Pennsylvania and California: States separated by around 2,000 miles, marijuana legalization, sunlight, and apparently attitudes toward sexual assault.
California legislators passed a law Sept. 29 which will change how college campuses address consent. It shifts from the usual “no means no” standard to requiring “an affirmative, unambiguous and conscious decision” from each party about to engage in sexual activity.
“Lack of protest or resistance does not mean consent,” the law states, according to a Sept. 29 NPR article, “nor does silence mean consent. Affirmative consent must be ongoing throughout a sexual activity and can be revoked at any time.”

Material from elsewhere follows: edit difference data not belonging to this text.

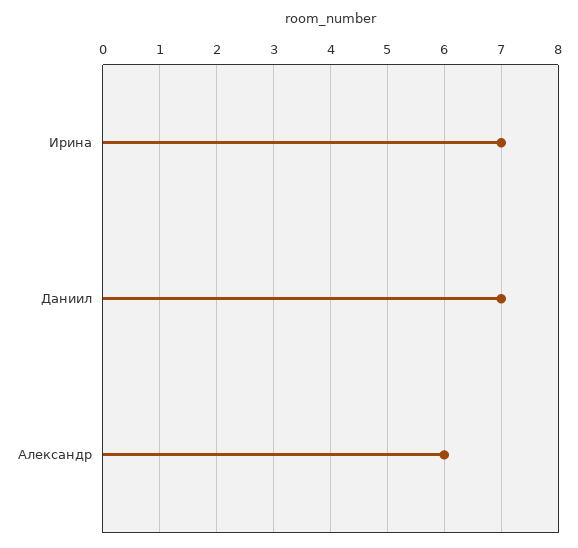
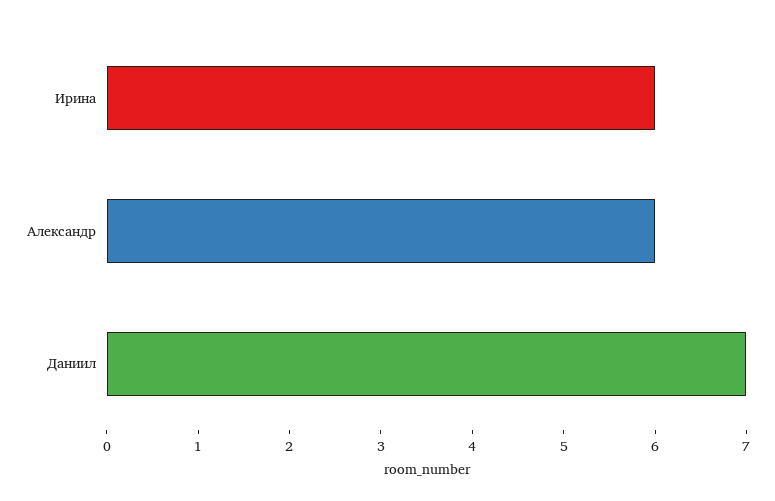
  {
-   "Ирина": 7,
+   "Ирина": 6,
    "Даниил": 7,
    "Александр": 6
  }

Requiring people to make sure their partner is conscious and actually wants to have sex with them is not unreasonable. A woman who didn’t verbally say no, but rather flinched and turned her head and was too drunk and cried, should be just as legally protected as a woman who did all those things and also managed to articulate the word “no.”
So California took a step toward clarifying all-too-often gray area of consent. It helps protect victims and establishes laws that help them.
And then there’s Pennsylvania.
In Bellefonte, Pa., a Rockview state prison clerk was raped at work in July 2013 by an inmate. Security footage shows her being choked unconscious and assaulted for 27 minutes, according to a Sept. 23 article from the Centre Daily Times. The rapist, Omar Best, was convicted and sentenced to life in prison on Sept. 12.
Now, the victim is suing the state of Pennsylvania. Best had been transferred to Rockview after assaulting a female assistant at his previous facility, and she told her supervisor twice that she was uncomfortable with him coming into her office, according to a Sept. 25 CNN.com article.
Bear that in mind when reading the following piece of a response to the lawsuit the state Attorney General’s office filed:
“Some or all of the damages plaintiff have alleged are in part, or substantially due, to the acts of third parties other than the answering defendants, and/or plaintiff acted in a manner which in whole or in part contributed to the events which led to the damages plaintiff has alleged in her complaint.”
It’s actually shocking how brazenly the response opens the door to blame the woman for her own rape. Usually victim-blaming refers to people asking what the victim was wearing, or how drunk she was, or why she was walking someplace alone. But the statement doesn’t even try for that level of subtlety.
It flat-out says she is at least partly responsible for her own rape, and it is utterly absurd.
State Attorney General Kathleen Kane has distanced herself from the statement. Her spokesman said she wasn’t aware of the response and is sensitive to the struggles victims of sexual assault go through in court, according to the Centre Daily Times.
An additional statement from the Attorney General’s office, released after the initial statement drew outrage, argued that the defense had to present all possible arguments, even if they wouldn’t be pursued during the trial.
Jessica Storm, a victims’ rights advocate, told CNN that it’s “not common legalese,” but rather is an unusual argument in rape cases.
The Attorney General’s office’s logic is fumbling, and it’s not good enough. A rape victim deserves more respect and sensitivity than the statement gives. The lawyers representing the state should be aware of that and act accordingly. Instead, they tried to hide coldness and callousness behind the guise of legal arguments.
They turned a woman’s trauma into something she caused. They told her she’s at fault. They treated her like a legal obstacle, not a human being.
They should take some cues from California. Victims should be protected under the law, not blamed under it.